Source extract:
——

Best Video for a Product You Can't Buy
Google: "Project Glass"
Agency: Google Creative Lab
Total campaign views: 23,819,168
Facebook shares: 438,911
Google Glass isn't available to purchase, but that hasn't stopped a video of the product from going viral. Created out of Google Creative Lab and M ssng P eces, the video demos what Google Glass looks like for the person wearing it. It shows how the wearer can record video, send texts, search terms and images, take pictures and share them, and use maps.
Best Olympics Ad
P&G: "Proud Sponsor of Moms"
Agency: Wieden & Kennedy Portland
Total campaign views: 28,541,918
Facebook shares: 220,436
Unlike most Olympic campaigns, which focus on the athletes, P&G focused on the moms who helped those athletes reach the pinnacle of competition. The campaign had three main videos -- "Thank You, Mom," "Best Job," and "Kids 2012" -- and was accompanied by a series of "Raising an Olympian" video profiles of P&G-sponsored athletes, like Ryan Lochte, and their moms.
Best Use of Global Celebrity
H&M: "David Beckham Bodywear"
Agency: Marc Atlan Design
Total campaign views: 11,163,518
Facebook shares: 494,938
David Beckham runs half-naked -- in H&M underwear to be exact -- through the backyards of Beverly Hills in this short film directed by Guy Ritchie. The ad premiered the week of the Super Bowl, but was not shown during the game. Despite that, it made the Viral Chart that week -- the only non-Super Bowl spot to do so that week.
Red Bull: "Stratos"
Total campaign views: 191,727,927
Facebook shares: 1,204,095
The energy-drink company sponsored Felix Baumgartner's attempt to break a 52-year-old skydiving altitude record, and ended up with a bunch of other records, including most-watched live event ever on YouTube. The stunt made great content and redefined what a brand can do around extreme sports and live events.
Best Viral Stunt
TNT: "Your Daily Dose of Drama"
Total campaign views: 50,007,787
Facebook shares: 1,604,656
To promote its launch in Belgium, the TNT network placed a big red button "on an average Flemish square of an average Flemish town," and encouraged people to push it. Mayhem followed and so did the viewers.
Best Branded Physics Lesson
Rovio: "Angry Birds Space"
Total campaign views: 134,308,558
Facebook shares: 168,570
For "Angry Birds Space," Rovio teamed up with NASA and Astronaut Don Pettit to demonstrate the physics of Angry Birds around the International Space Station. NASA said that collaboration with Rovio helped share the excitement of space, educate users on NASA's programs and create interactive educational experiences for the public.

——

Dataset extract:

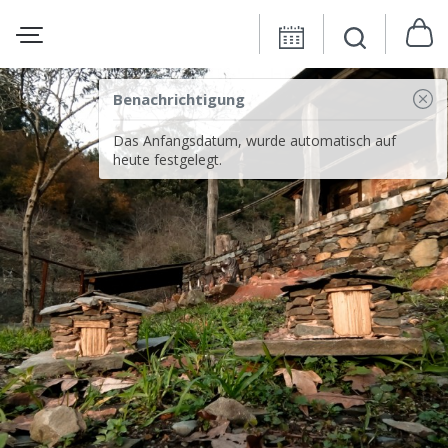
Benachrichtigung
Das Anfangsdatum, wurde automatisch auf
heute festgelegt.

——

Task:
Write the next part of the roundup of viral ad campaigns, picking up after its last entry. You won't need the material for this.

Result below:
Best Viral Olympic Ambush
Nike: "Find Your Greatness"
Agency: Wieden & Kennedy Portland
Total campaign views: 10,891,180
Facebook shares: 128,669
Nike wasn't an Olympic sponsor, but that didn't stop the brand from ambushing the Olympic Games. It's "Find Your Greatness" campaign managed to capture the Olympic spirit of competition without mentioning the Olympics, or words that only official Olympic sponsors could use in the UK like "medal," "gold" and "games."
Reader's Choice: Best Tear Jerker
Expedia: "Find Your Understanding"
Total campaign views: 2,489,616
Facebook shares: 13,593
Expedia's "Find Your Understanding," created out of 180LA and directed by Uber Content's Eliot Rausch, follows Artie Goldstein's journey to accept his daughter Jill's marriage to another woman, Nikki. This is a true story. But its achievements go beyond being a viral hit. Nikki posted about the film's role
in helping to secure her rights as parent to her own son Adler. Ad Age readers were moved, voting it biggest "tear-jerker" of the year.
Reader's Choice: Funniest Campaign
Liquid Plumr: "Double Impact"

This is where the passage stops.